She recently passed.
Realizing this made me feel so sad!!
I felt like wow, how easily it seems social media can erase a person.
I'm sad because a lot of great memories were shared and linked to her page.
And I miss her a lot, I can still almost hear her still, sense her presence.
And I do not want to forget how she looked and the time we spent together or even just her life in general.
I talked to a friend of mine today about it. She thought the opposite. That she would like the same if she passes, for her social media to be erased. She felt it would cause pain to her family.
I guess people all grieve differently.
Today I visited my folks. I started to look at old hard copy albums 2008, 2016 (ones made from digital & online pics). My sis-in-law's mother was in one of these albums. She also recently passed. My mom said she cannot bear to look at it because she said it will make her cry and it is too painful.

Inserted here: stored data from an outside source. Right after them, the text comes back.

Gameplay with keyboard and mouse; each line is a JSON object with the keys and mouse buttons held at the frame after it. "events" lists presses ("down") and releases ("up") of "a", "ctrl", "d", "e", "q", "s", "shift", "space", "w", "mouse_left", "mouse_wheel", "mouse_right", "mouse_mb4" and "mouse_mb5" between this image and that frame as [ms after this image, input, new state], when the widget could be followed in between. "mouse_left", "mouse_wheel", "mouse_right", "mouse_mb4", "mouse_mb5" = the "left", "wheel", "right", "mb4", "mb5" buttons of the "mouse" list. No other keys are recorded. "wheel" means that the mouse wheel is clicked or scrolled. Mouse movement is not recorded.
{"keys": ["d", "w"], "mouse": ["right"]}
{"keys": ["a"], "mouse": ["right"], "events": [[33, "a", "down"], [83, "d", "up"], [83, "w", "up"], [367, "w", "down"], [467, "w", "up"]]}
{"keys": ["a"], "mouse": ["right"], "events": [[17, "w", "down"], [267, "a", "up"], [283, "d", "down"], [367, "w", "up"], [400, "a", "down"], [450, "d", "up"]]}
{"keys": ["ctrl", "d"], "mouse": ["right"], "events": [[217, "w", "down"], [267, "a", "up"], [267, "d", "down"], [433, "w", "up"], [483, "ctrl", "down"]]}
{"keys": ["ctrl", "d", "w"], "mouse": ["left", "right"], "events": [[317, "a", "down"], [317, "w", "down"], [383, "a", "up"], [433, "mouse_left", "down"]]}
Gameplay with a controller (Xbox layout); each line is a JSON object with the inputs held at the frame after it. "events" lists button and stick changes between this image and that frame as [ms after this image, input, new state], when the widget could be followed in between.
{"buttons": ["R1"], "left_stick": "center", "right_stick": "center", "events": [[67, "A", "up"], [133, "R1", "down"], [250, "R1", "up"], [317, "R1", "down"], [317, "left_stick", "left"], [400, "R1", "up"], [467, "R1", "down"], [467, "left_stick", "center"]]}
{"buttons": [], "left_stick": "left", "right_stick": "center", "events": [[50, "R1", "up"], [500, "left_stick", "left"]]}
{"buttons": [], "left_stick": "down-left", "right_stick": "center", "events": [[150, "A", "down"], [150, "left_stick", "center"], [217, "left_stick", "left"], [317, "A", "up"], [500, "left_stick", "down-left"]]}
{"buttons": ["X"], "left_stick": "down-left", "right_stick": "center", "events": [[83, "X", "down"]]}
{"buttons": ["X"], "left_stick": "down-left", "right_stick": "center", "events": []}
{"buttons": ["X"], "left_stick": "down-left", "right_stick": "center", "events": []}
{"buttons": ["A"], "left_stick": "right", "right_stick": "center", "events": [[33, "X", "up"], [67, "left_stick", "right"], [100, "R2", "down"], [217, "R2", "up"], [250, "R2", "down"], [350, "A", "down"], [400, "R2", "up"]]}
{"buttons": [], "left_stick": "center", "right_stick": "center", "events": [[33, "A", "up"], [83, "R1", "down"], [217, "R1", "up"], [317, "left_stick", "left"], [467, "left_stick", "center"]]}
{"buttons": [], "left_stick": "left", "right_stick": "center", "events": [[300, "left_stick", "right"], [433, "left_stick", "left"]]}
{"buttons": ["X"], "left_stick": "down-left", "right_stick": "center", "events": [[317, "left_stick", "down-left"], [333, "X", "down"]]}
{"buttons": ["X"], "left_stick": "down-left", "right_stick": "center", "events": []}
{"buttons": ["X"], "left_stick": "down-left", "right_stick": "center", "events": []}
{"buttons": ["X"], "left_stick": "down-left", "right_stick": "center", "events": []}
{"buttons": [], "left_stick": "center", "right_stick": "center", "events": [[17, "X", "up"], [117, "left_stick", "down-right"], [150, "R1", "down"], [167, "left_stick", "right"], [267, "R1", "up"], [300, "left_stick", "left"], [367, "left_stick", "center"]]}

I guess for the past how many years people no longer make picture albums and mostly have a pile of never ending digital photos either scattered on their phone or in a cloud. Those albums for the public to see are now just in "social media". There is a sense of impersonal distance with that term. This now common way of sharing memories and experiences.
I miss the old albums. The hard copy of these memories. Something a bit more tangible.
Not to live in the past but to look back fondly on it.
I guess it is there to also be reminded to cherish the moment right now, almost capturing the essence of the time and place and feeling, and to remember it and keep it close, photograph or not.